For one thing, it's rare to have such a well-matched vocal quartet as Camellia
Johnson, soprano; Gigi Mitchell-Velasco, mezzo- soprano; Jianyi Zhang, tenor;
and Thomas Potter, bass. Usually, there's a clinker among the soloists, but not
here. The women were especially outstanding.
Johnson's opulent tone carried wonderfully over the orchestra and chorus, and
her exchange with concertmaster Amy Schwartz Moretti in the Offertorio was
sublime. Mitchell-Velasco was an expressive mezzo, showing an effortless upper
register in the declamatory solo of the Liber scriptus. Johnson and
Mitchell-Velasco blended beautifully in the Recordare, the Agnus Dei and other
duets that give the Requiem much of its theatrical quality.
Zhang shone in ardent passages of the Offertorio. His light, almost boyish tenor
in the Ingemisco made for a vivid contrast with the bass of Potter, who sang the
Confutatis with the blunt severity of an Old Testament patriarch.
The Master Chorale excelled in the intermissionless hour and 20 minute
performance, ranging in emotional texture from the velvety opening fugue to the
nightmarish Dies irae to the jubilant Sanctus. Verdi's score uses the chorus to
keep the intensity from flagging, and the 170-voice group, prepared by music and
artistic director Richard Zielinski, generated relentless momentum.

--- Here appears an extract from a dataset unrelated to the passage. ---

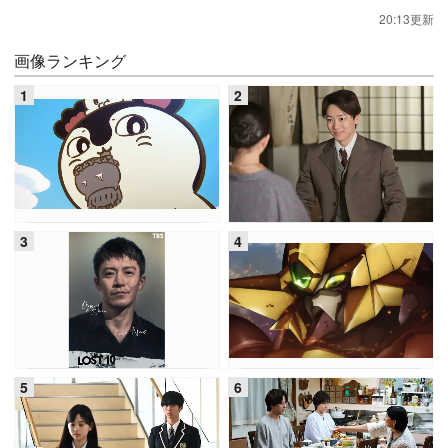
20:13更新
画像ランキング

The Dies irae was anchored by incredible double bass drum play of John Shaw and
the timpani of John Bannon. In the Tuba mirum, Ling positioned a pair of
trumpets on each side of the mezzanine, creating a sensational surround-sound
effect with the four trumpets onstage.
Special note should be paid to good work by the woodwinds, whose parts are
fiendishly difficult, with a lot of fast chromatic scales. The bassoon solo by
Mark Sforzini in the Quid sum miser was a spooky delight.